Pourtant, personne ne pense que les musées devraient cesser de montrer des œuvres actuelles. Le nouveau est un foyer vers le passé, le réinventant, le changeant – une brume à travers laquelle on regarde, qui est rafraîchi et contrarié. Nier le nouveau est aussi « rongé par la mort » que d’en être obsédé. Alors, que peuvent apprendre ces autres musées de l’exemple de Whitney ? Ce n'est pas un modèle parfait et, bien sûr, le Whitney est également susceptible de gâcher une partie de tout cela. Mais il y a quelques leçons à tirer : Prévoyez suffisamment d'espace pour exposer vos collections permanentes, et faites-les fonctionner avec et pour de nouvelles acquisitions (et vice versa) ; se concentrer sur la qualité et la pensée originale, et non sur la quantité et le divertissement ; surtout, n’oubliez jamais que la réputation des musées se construit sur le dos des artistes. Si l’art n’est pas le centre d’une institution, il s’avère que celle-ci ne peut pas tenir. Quant aux particularités de la mission Whitney, eh bien, le Met vientdétails dévoilésde sa première exposition dans le bâtiment Breuer — « Inachevé », qui réunira l'ancien et le nouveau, des maîtres de la Renaissance à nos jours, du Titien à Luc Tuymans. Cette annonce a eu lieu presque un an à l'avance et s'est avérée juste avant l'ouverture du nouveau Whitney. Ils devaient se sentir compétitifs, même s’ils avaient la bonne idée.

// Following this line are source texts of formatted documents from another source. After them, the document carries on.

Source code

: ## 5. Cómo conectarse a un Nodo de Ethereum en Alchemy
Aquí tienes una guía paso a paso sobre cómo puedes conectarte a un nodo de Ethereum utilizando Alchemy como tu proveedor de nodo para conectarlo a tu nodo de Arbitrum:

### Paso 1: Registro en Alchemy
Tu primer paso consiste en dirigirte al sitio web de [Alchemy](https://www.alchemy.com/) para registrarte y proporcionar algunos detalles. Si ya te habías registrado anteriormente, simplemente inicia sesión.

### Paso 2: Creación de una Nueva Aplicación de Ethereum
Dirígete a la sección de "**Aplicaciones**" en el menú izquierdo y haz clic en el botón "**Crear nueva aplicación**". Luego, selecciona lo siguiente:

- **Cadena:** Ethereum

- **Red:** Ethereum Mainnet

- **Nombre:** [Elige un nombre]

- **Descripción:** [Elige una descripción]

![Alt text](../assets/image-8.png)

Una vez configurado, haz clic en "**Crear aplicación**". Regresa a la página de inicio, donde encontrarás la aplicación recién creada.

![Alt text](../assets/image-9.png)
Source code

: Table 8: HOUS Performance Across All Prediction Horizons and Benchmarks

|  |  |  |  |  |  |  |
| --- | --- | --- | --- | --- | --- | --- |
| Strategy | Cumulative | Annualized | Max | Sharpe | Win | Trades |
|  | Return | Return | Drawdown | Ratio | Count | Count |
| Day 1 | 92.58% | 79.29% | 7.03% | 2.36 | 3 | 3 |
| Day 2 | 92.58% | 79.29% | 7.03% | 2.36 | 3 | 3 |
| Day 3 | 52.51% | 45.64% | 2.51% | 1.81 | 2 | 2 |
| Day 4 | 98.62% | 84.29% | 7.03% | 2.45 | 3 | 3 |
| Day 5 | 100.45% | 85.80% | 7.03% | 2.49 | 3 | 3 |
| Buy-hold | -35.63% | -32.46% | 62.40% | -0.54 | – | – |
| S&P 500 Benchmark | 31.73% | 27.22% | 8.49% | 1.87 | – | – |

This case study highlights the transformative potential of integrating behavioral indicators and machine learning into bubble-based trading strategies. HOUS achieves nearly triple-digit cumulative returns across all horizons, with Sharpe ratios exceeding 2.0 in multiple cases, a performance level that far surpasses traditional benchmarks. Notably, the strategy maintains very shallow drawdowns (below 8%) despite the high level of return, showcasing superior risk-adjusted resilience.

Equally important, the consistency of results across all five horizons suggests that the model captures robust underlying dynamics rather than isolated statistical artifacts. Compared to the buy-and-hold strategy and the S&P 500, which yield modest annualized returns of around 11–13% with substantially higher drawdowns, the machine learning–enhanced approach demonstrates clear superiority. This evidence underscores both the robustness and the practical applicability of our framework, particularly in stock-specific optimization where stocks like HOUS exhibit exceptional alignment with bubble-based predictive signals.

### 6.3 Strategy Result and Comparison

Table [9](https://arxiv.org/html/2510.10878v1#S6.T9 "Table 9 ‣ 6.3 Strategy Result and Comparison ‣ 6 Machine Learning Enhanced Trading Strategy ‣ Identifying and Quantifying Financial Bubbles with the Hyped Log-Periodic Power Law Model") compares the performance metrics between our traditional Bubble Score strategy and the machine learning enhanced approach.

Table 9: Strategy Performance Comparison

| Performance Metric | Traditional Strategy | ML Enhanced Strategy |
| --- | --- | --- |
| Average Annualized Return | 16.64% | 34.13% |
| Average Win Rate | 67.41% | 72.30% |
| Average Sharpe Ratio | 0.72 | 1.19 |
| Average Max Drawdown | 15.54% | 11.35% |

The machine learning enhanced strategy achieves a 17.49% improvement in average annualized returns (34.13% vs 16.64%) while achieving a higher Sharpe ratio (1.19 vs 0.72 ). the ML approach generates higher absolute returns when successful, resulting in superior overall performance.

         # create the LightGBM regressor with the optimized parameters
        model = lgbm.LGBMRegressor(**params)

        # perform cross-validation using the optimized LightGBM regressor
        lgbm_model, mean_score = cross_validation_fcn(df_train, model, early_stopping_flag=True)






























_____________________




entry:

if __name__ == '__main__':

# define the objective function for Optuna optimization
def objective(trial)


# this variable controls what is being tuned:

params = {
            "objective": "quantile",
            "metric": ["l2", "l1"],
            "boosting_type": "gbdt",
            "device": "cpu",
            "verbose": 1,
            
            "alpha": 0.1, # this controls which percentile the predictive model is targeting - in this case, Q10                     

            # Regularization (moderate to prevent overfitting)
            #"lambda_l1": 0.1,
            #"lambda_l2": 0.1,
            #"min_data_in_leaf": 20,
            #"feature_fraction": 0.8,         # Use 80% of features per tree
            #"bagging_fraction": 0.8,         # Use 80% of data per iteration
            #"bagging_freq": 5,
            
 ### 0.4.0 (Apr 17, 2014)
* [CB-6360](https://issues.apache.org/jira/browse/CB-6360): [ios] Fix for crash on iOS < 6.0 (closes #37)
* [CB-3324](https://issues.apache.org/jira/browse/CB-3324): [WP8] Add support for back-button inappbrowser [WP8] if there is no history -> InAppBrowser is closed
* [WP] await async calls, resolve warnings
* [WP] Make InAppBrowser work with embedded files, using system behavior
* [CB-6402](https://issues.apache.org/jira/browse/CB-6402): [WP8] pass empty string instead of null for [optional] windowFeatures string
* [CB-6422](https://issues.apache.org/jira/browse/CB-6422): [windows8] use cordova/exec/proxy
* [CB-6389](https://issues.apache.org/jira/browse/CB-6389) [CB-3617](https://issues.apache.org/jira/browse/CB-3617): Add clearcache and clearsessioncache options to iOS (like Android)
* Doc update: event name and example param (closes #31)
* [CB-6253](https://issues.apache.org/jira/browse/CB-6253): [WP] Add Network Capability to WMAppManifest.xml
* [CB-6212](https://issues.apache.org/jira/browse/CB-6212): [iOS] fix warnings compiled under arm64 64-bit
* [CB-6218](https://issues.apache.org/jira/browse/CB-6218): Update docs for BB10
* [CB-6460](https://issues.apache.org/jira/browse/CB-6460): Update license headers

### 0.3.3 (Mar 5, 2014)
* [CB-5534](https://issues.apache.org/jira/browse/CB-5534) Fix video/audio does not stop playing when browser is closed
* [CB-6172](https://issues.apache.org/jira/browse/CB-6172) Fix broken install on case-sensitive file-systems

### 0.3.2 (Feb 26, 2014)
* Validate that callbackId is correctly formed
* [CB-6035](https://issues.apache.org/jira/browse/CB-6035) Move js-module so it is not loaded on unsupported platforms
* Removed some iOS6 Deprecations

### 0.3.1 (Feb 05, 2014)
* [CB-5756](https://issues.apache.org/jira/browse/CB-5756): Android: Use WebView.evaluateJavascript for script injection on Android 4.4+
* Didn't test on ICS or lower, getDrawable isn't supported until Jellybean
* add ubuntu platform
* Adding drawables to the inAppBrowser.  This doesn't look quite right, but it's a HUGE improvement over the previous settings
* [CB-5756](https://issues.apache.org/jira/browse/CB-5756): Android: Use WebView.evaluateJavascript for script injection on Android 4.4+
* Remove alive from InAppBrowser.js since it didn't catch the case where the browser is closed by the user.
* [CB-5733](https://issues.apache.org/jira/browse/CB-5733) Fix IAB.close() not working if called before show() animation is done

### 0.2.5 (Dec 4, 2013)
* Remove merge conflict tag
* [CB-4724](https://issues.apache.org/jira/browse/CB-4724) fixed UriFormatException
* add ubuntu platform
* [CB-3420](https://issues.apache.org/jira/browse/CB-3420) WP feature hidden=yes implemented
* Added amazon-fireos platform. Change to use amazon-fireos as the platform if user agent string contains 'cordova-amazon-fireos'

«Les musées trouveront le juste équilibre entre l'historique et le contemporain», me rassure Anne Pasternak, la directrice prospective de Creative Time. Et ceux qui ne le font pas pourraient aussi engendrer de nouvelles institutions. C'est déjà arrivé, avec des résultats spectaculaires. Le MoMA est né en 1929 du Met en ignorant l’art moderne. L'année suivante, le Whitney a été organisé en réponse au Met et au MoMA rejetant l'art américain. Lorsque ces deux institutions ont commencé à hésiter à prendre des « décisions provocatrices » dans les années 1970, des visionnaires comme Alanna Heiss ont créé ce qui est devenu le PS1, et Marcia Tucker a quitté le Whitney et a fondé le New Museum. Voilà à quel point les musées peuvent être explosifs en ne répondant pas. Mais peut-être, juste peut-être, que la nouvelle Whitney est suffisamment explosive et nous montre la voie.

*Cet article paraît dans le numéro du 20 avril 2015 deNew YorkRevue.